Sign painted on glass, about 1825. Museum of London.

Edward Johnston, whose writing manual was published just a century ago, is revered as the founder of a movement which restored letters made with the broad pen to their rightful place, as some have seen it, as the basis of formal scripts, printing types and everyday handwriting.

Less attention has been given to the fact that this simplistic idea, although sincerely held, did some injustice and much real damage to a valuable existing tradition. The contemporary ‘copperplate’ script, written with a flexible pointed pen, was denounced as unnatural. Signwriters were encouraged to abandon their traditional roman and italic letters, and new forms supposedly based on Roman inscriptional capitals supplanted the older forms of painted ‘block letters’. ‘Old face types’ were praised and ‘modern face’ types were deprecated.

There has been some reaction against this narrow-minded view. In the United States a ‘Spencerian’ hand – based on the decorative business writing of the 1890s – is written by several skilled calligraphers of the present day. In France Jean Larcher, who has spent a part of his career in Britain, is a master of the écriture anglaise, and among the greatest of contemporary virtuoso writers. In his Miller type (1997) Matthew Carter gave us an excellent British ‘modern face’ that was as well drawn as some of the innumerable versions of earlier types based on historical models.

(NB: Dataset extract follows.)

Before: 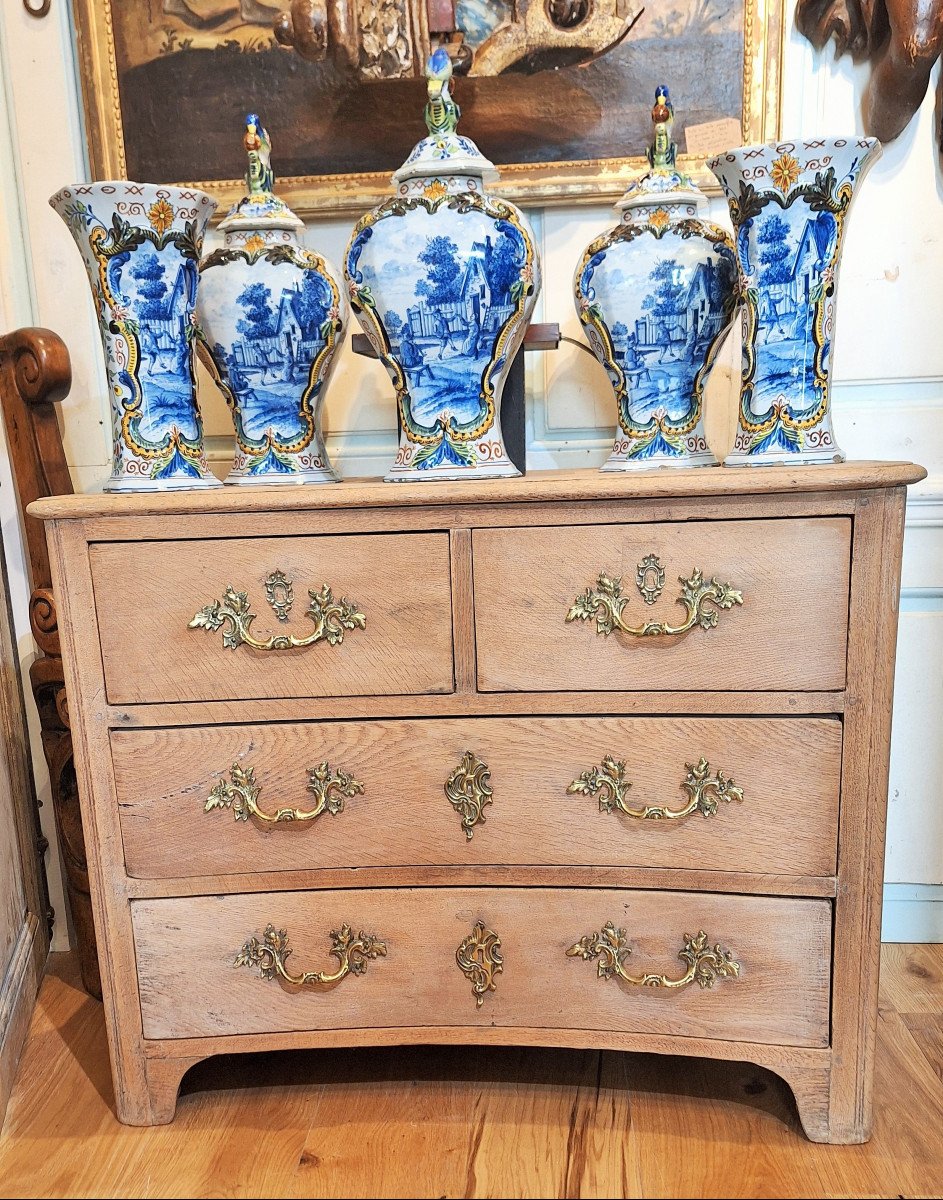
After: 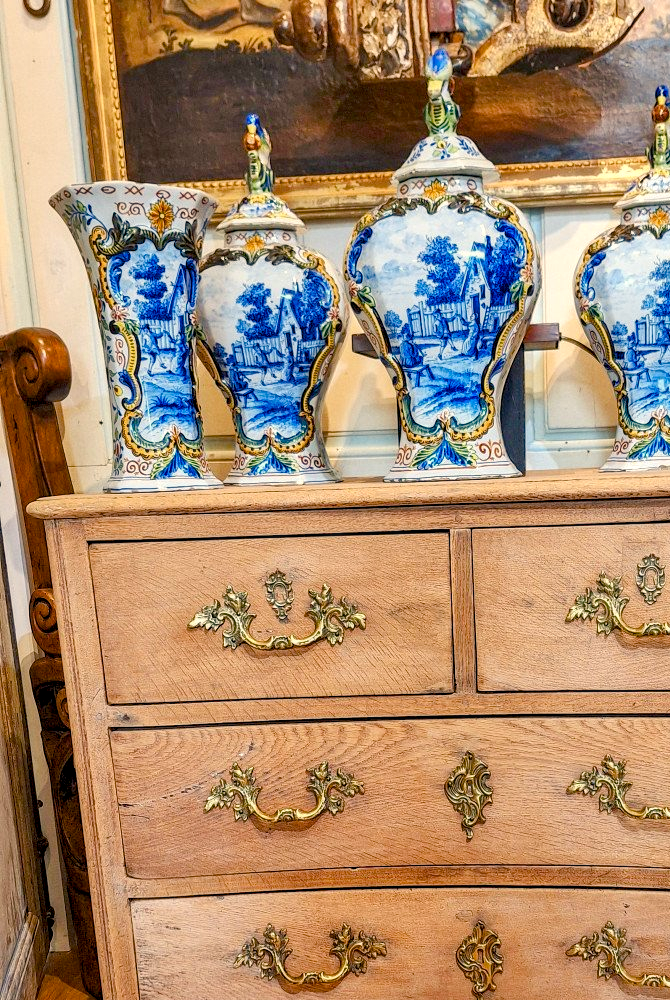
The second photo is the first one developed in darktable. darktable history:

But in painted and stone-cut lettering the more formal traditional roman and italic letterforms, styles capable of great beauty and expressiveness as surviving memorials and gravestones show, were more or less annihilated during the course of the twentieth century, and letterers who wish to make traditional painted or stone-cut letters have little encouragement.

This is a pity, because there are places where a failure to use this traditional letter leads to falsification. For the celebration of the two hundredth anniversary of Trafalgar, Nelson’s Victory was refurbished. I am sure that every block, every detail of the rigging and even the colour of the paint is accurately restored to its configuration of 1805. But the lettering is naturally an exception to this rule, and the name at the stern of Victory was repainted in a pallid version of ‘Trajan’ capitals that belong to public buildings of the 1950s, a staggering anachronism, and a needless neglect of the magnificent lettering of the period.

A good way of marking this centenary year of Johnston's Writing and illuminating and lettering would be to republish one of the manuals of this excellent traditional letter that were published for the use of signwriters and letter cutters, such as the set of Roman and italic print alphabets printed by Carington Bowles in London in 1775.